Texte proposé:
:::

Arguments électoraux et politiques pénales comparées
Alors que la campagne présidentielle bat son plein, les programmes en matière de justice sont exclusivement tournés vers la justice pénale, et plus particulièrement sur les peines d'emprisonnement ferme. Plusieurs candidats envisagent la création massive de places de prison. Au-delà du mythe du laxisme judiciaire, une comparaison de la situation avec d'autres pays occidentaux apporte un éclairage nouveau.
 
Au 1er juillet 2016, le nombre de personnes incarcérées en France battait un nouveau record avec 68.569 personnes détenus. Alors que la Justice est régulièrement taxée de laxisme, il y a de plus en plus de personnes dans les prisons (+ 35% en 10 ans). Parmi celles-ci, le nombre de personnes en attente de jugement (les prévenus) reste très élevé, puis qu'il vient de passer la barre des 20% de l'ensemble de détenus. Et ce, alors même que la détention provisoire devrait selon la Loi, rester une exception.
 
Ce phénomène s'explique par plusieurs facteurs. Parmi ceux-ci, il y a durcissement de la Loi pénale depuis plusieurs années, constitué soit par la création de nouveaux délits, soit par la modification des peines encourues (la conduite sans permis qui était une contravention est devenue un délit), soit par une modification des éléments de l'infraction (abaissement du taux délictuel en matière de conduite en état alcoolique).
 
S'agissant plus spécifiquement des infractions routières, l'augmentation des délits constatés est directement en lien avec la volonté des pouvoirs publics de procéder à des contrôles.
 
Pour plusieurs candidats, la création de places de prison supplémentaires ne constitue pas un moyen de lutter contre la surpopulation carcérale alors que le principe de l'encellule individuel s'impose depuis … novembre 2015.
 
Bien au contraire, ce choix repose sur un postulat inexact selon lequel les peines de prisons ne sont pas exécutées. Sur ce point, on rappellera que les peines qui ne sont pas toujours exécutées sont ...des amendes dont le recouvrement dépend du Trésor Public.
 
Si les peines de prisons sont exécutées, la Loi permet cependant de fixer des modalités d'exécution en dehors de l'incarcération ordinaire. La peine d'emprisonnement s'exécute alors en dehors des murs de la prison, sur décision du Tribunal Correctionnel ou du Juge de l'Application des Peines, et sous le contrôle de ce dernier.

:::

Données fournies:
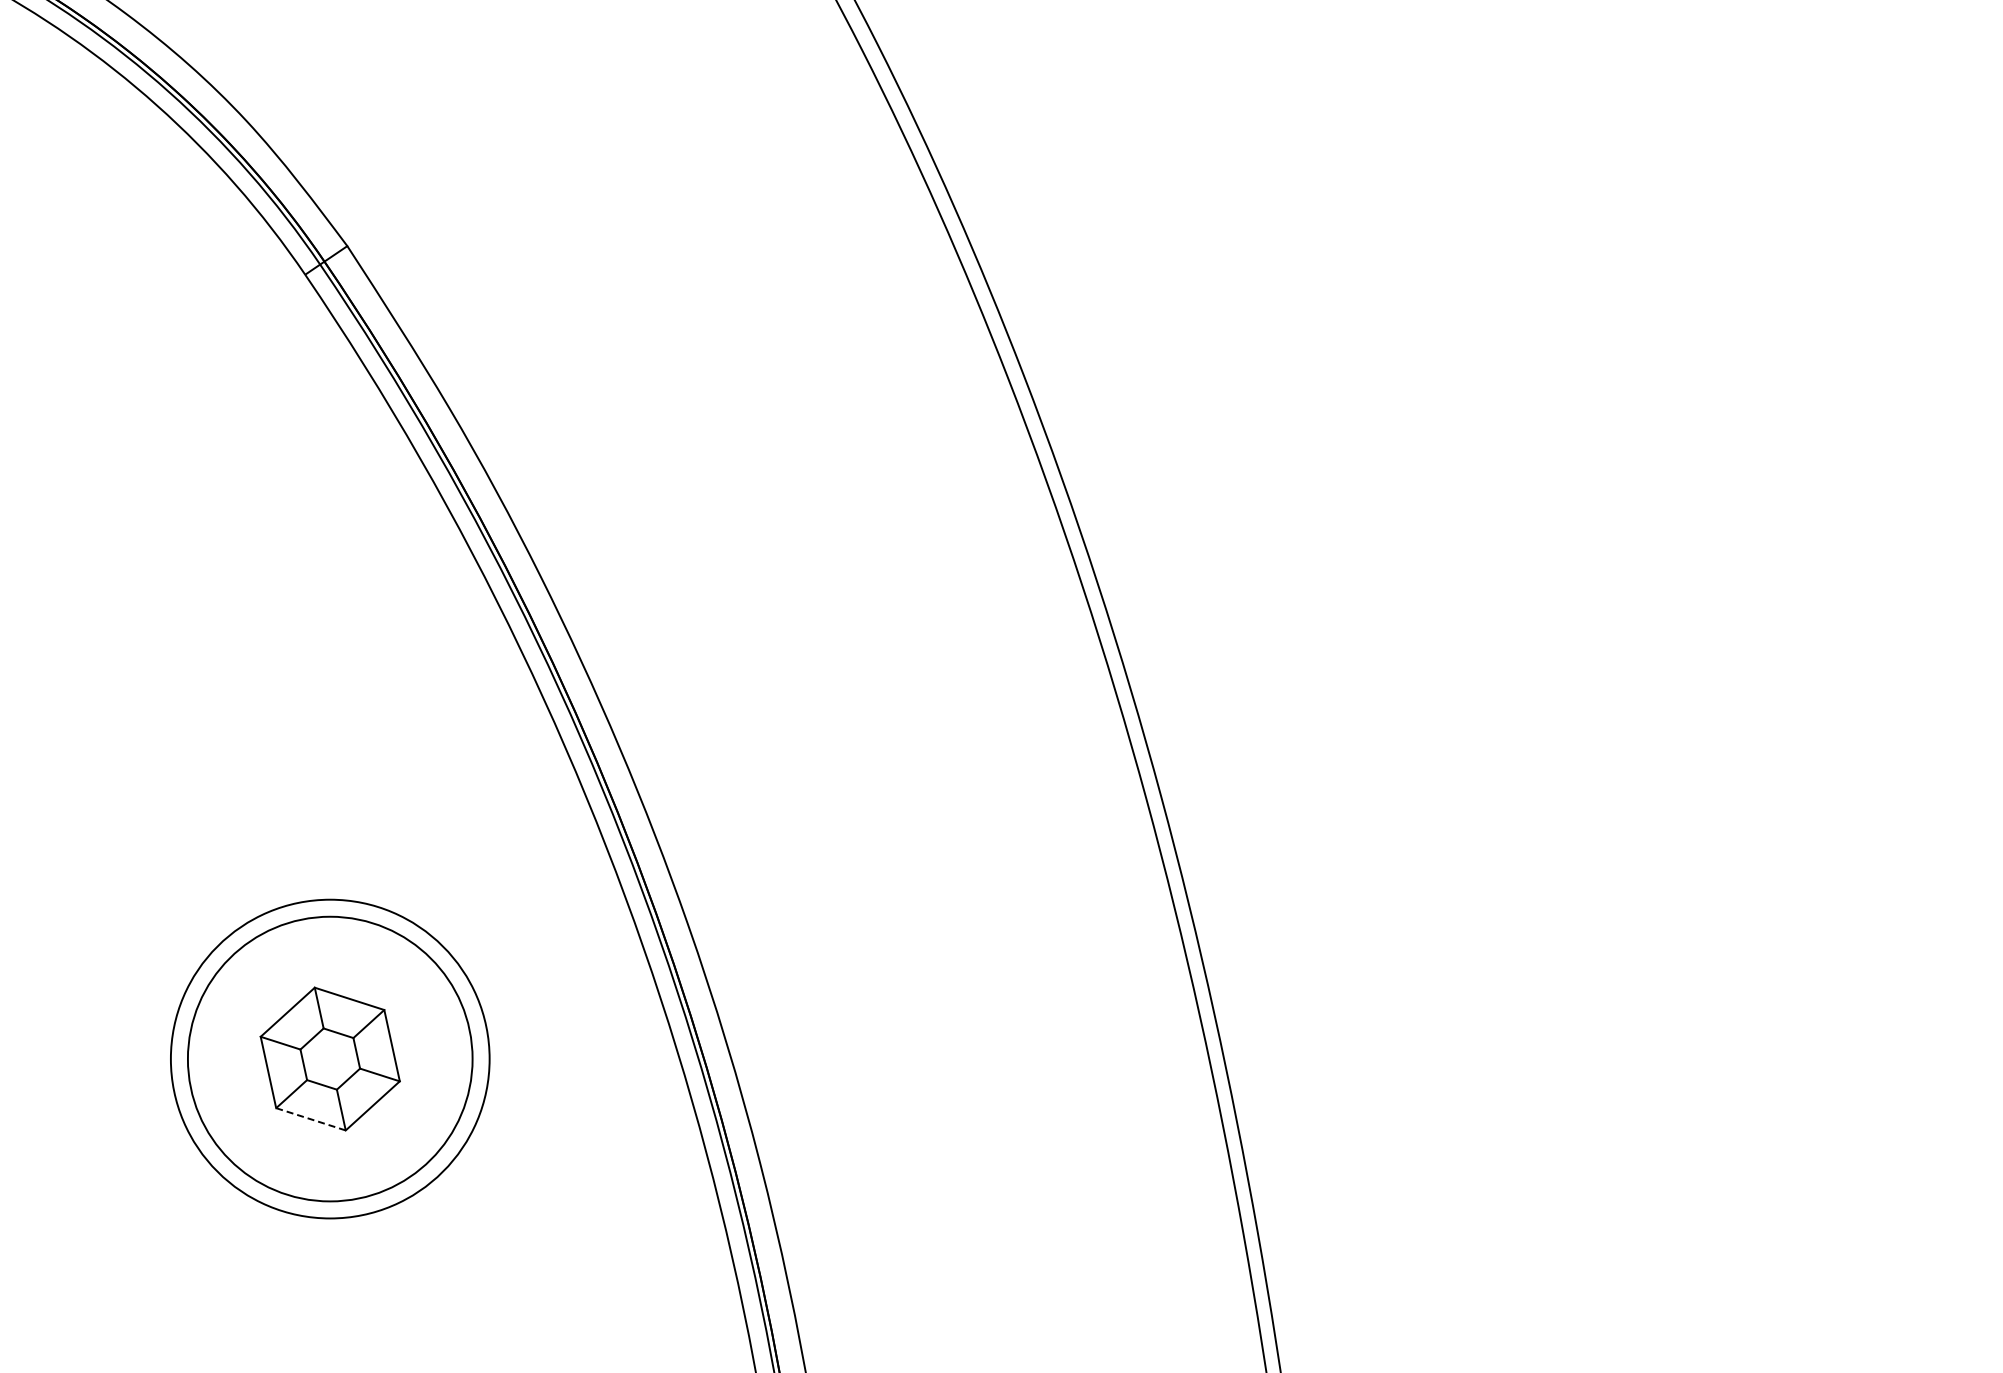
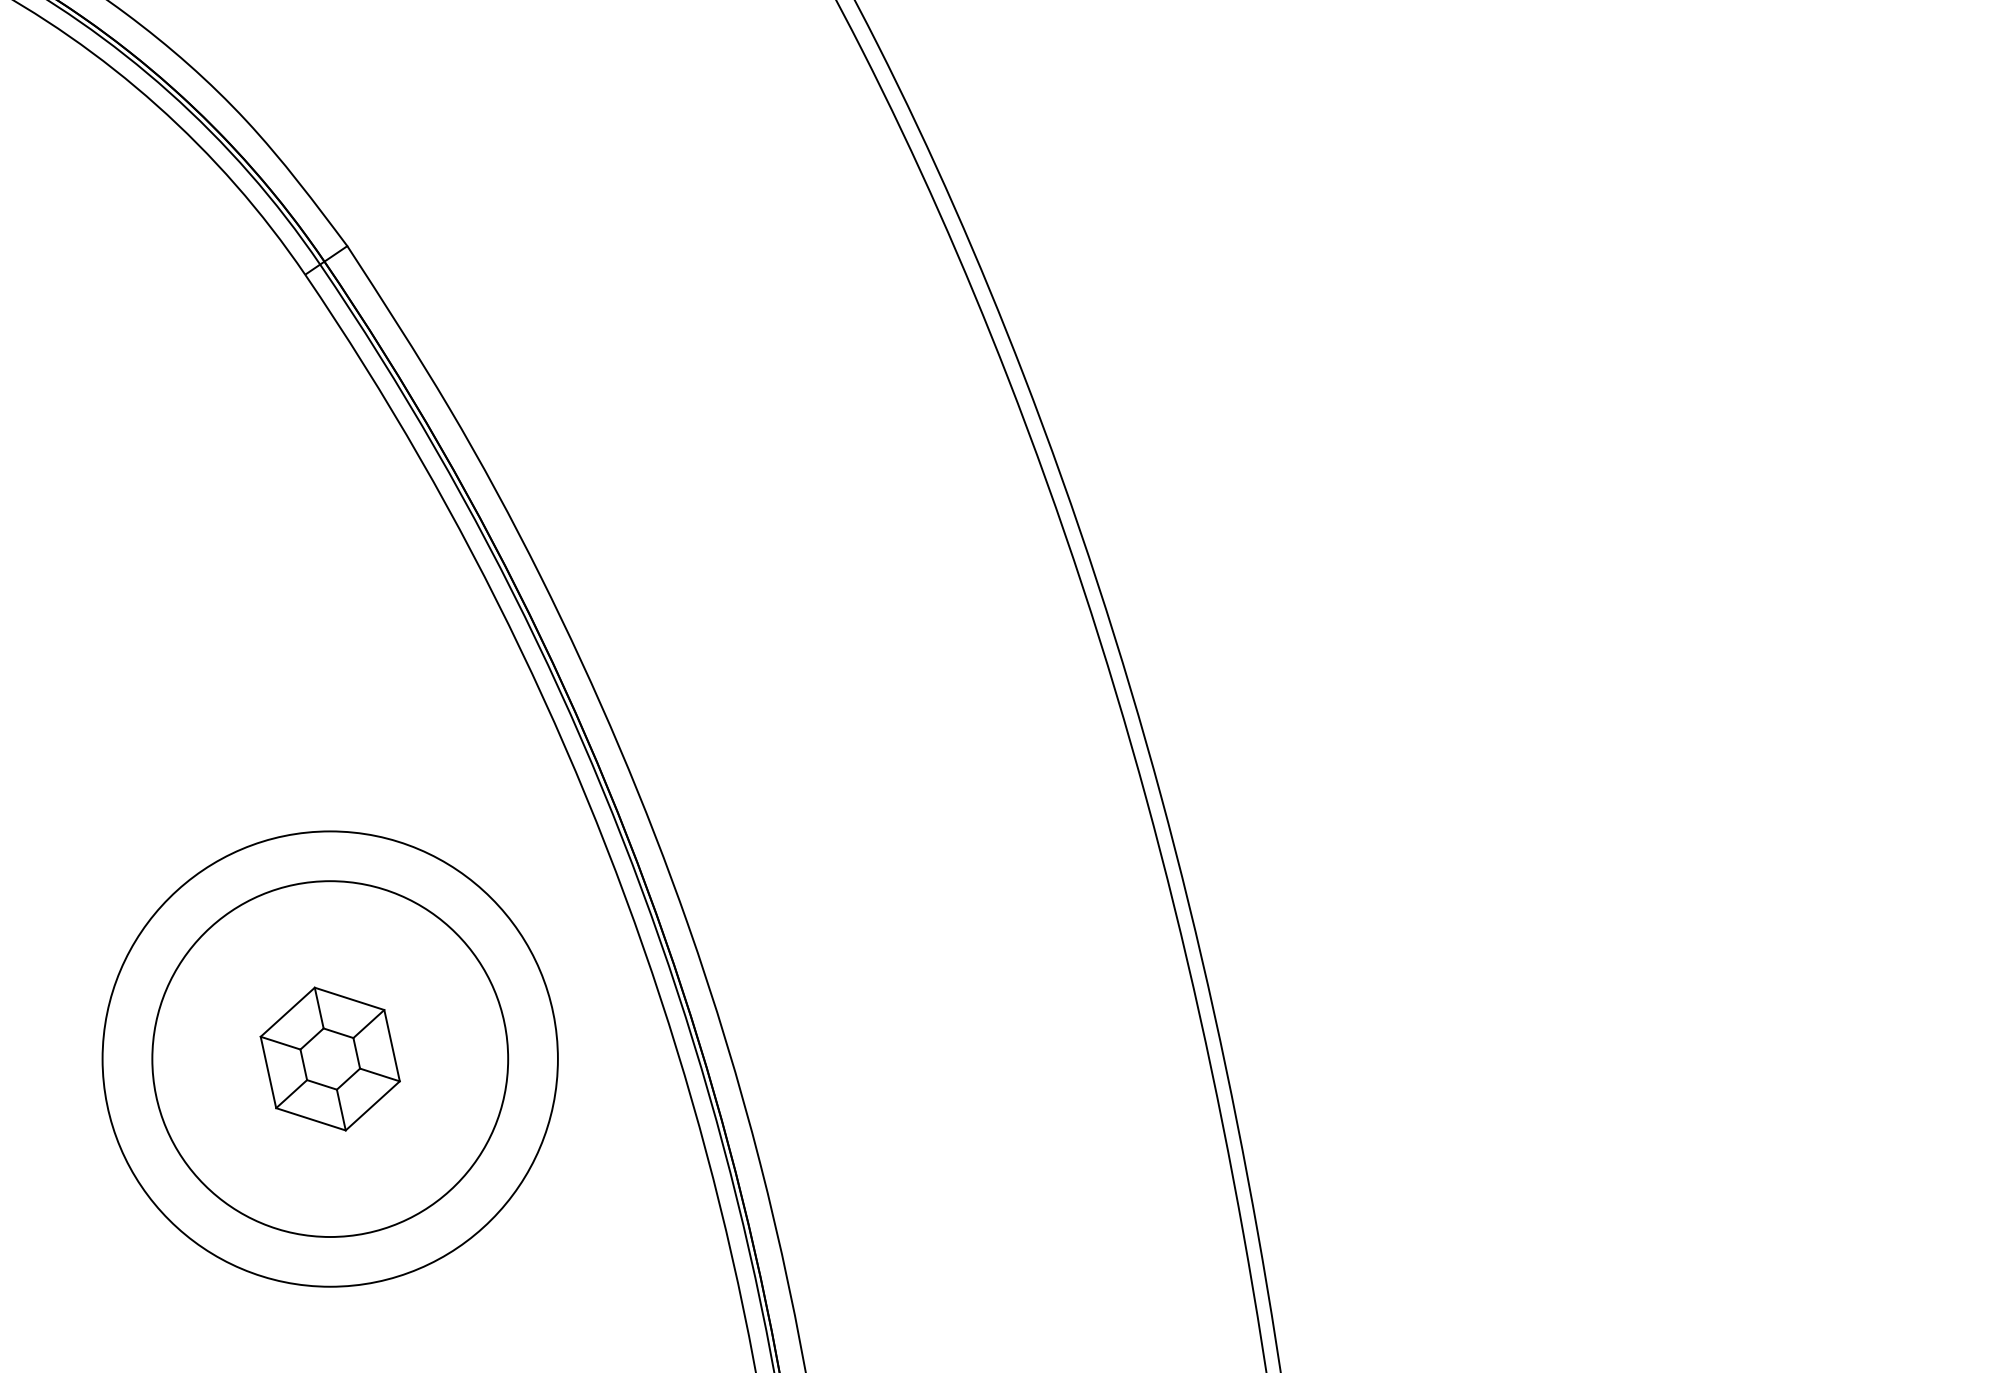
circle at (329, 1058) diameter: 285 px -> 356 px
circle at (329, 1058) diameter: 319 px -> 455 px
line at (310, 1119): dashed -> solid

:::

Questions et exercices:
- a) Répondez à ces questions d'après le texte sur les politiques pénales :
(i) Combien de personnes étaient incarcérées en France au 1er juillet 2016 ?
(ii) Quelle infraction, autrefois une contravention, est devenue un délit ?
(iii) De qui dépend le recouvrement des amendes ?
- b) Réécrivez le passage du texte sur les politiques pénales qui va de « Bien au contraire, ce » jusqu'à « de ce dernier. », en mettant « tribunal de police » à la place de « Tribunal Correctionnel ».
- c) D'après le texte sur les politiques pénales, sous quelles formes s'est fait le durcissement de la Loi pénale ? Citez-les toutes.

Réponses aux exercices:
- a)
(i) 68.569 personnes.
(ii) La conduite sans permis.
(iii) Du Trésor Public.

- b)
Bien au contraire, ce choix repose sur un postulat inexact selon lequel les peines de prisons ne sont pas exécutées. Sur ce point, on rappellera que les peines qui ne sont pas toujours exécutées sont ...des amendes dont le recouvrement dépend du Trésor Public.
 
Si les peines de prisons sont exécutées, la Loi permet cependant de fixer des modalités d'exécution en dehors de l'incarcération ordinaire. La peine d'emprisonnement s'exécute alors en dehors des murs de la prison, sur décision du tribunal de police ou du Juge de l'Application des Peines, et sous le contrôle de ce dernier.

- c)
- La création de nouveaux délits.
- La modification des peines encourues.
- La modification des éléments de l'infraction.